## SOURCE TEXT:
########################################

Amid pandemic, don’t forget dialysis patients

The world is facing an escalating pandemic unlike anything we’ve seen in our lifetimes. Hospitals from Elmhurst, New York, to Albany, Georgia, are overflowing with coronavirus patients desperately gasping for breath, while the death rate soars in Italy, Spain, and other countries.

But the threats to health go far beyond the direct victims of the virus. Heart disease patients are having life-saving procedures postponed or canceled, while those injured in crashes face critical shortages of hospital beds and intensive care rooms. And perhaps no single group of Americans is larger or more dangerously at risk than the 500,000 people in the United States who depend on a treatment called dialysis.

With their kidneys failed, these patients typically must travel to dialysis centers several times a week to have their blood taken out, cleansed of the toxins normally removed by kidneys, and returned to the body. Already frail and usually elderly, they are especially vulnerable if they get the virus. Yet their potential exposure is also much greater than average, because they usually must sit for hours in groups of a dozen or more for dialysis center treatment. They are sitting ducks for the virus.

Moreover, dialysis requires more than just blood cleansing. Patients also need access points put in their bodies that allow blood to be withdrawn and replaced. This often entails placing a catheter in a vein or joining an artery and vein together in what’s known as a fistula, to create a blood vessel strong enough to be tapped every few days. Those access sites traditionally have required surgery, along with regular maintenance and replacement. This means more risky visits to overburdened medical facilities.

########################################

## PROVIDED MATERIAL:
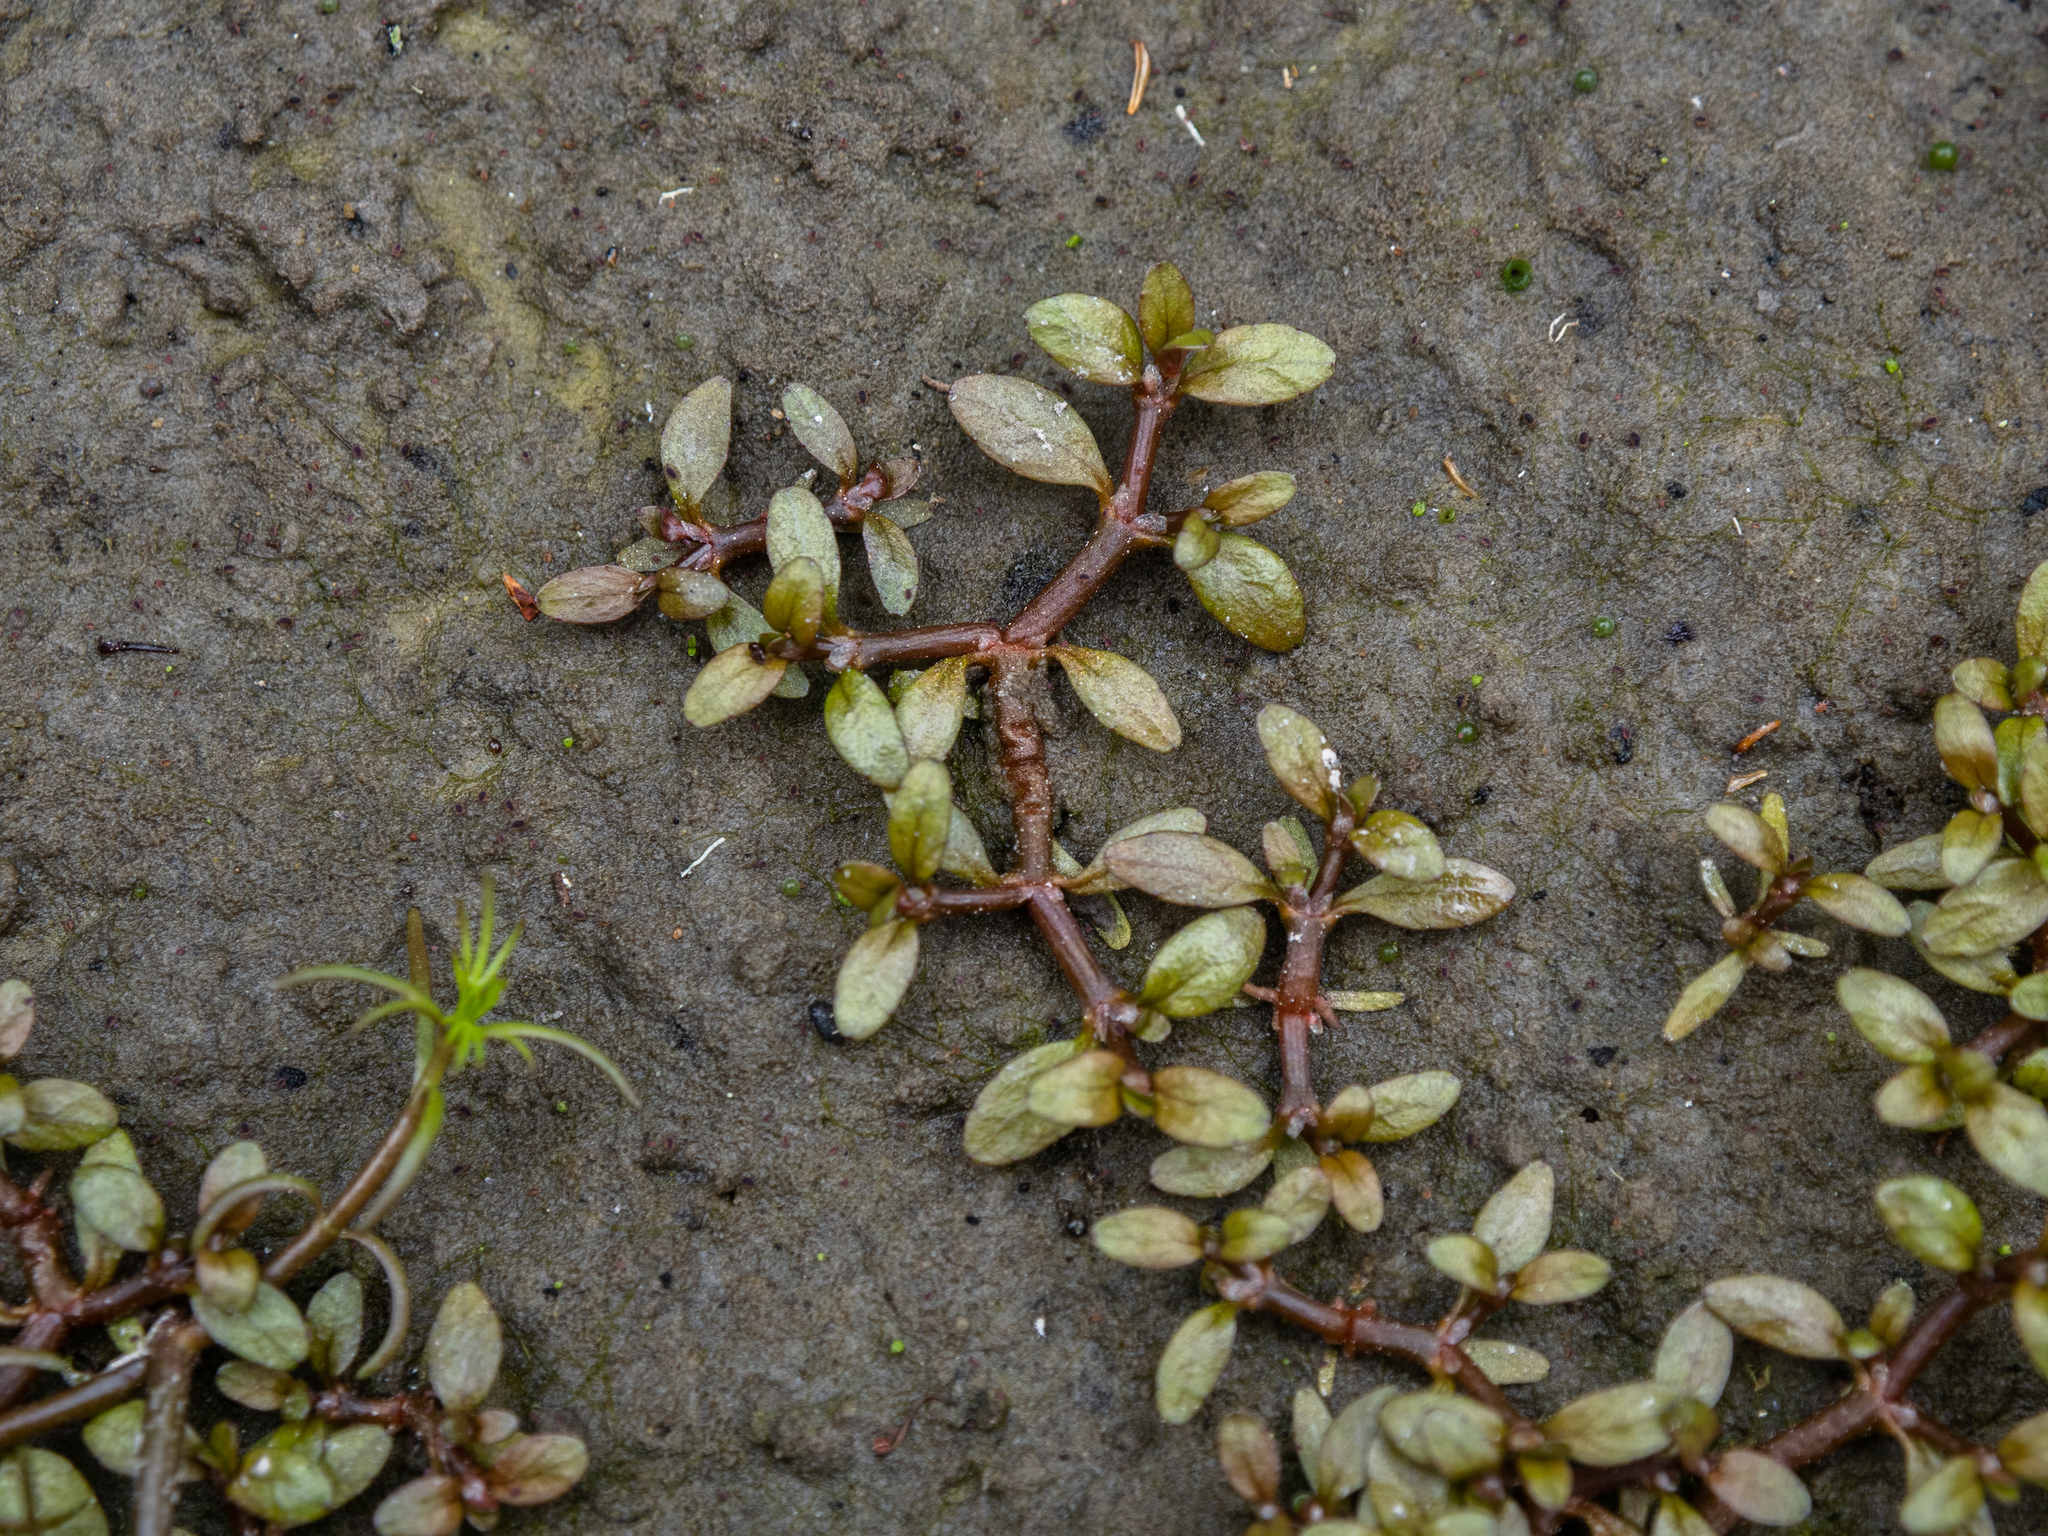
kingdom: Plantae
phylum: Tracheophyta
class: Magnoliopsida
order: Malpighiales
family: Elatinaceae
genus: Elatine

########################################

## TASK REQUIREMENTS:
Answer these questions from the article on dialysis patients:
1. How many people in the United States depend on dialysis?
2. How often do these patients typically travel to dialysis centers?
3. What is the name for joining an artery and vein together to create an access point?

## SOLUTION BELOW:
1. 500,000 people.
2. Several times a week.
3. A fistula.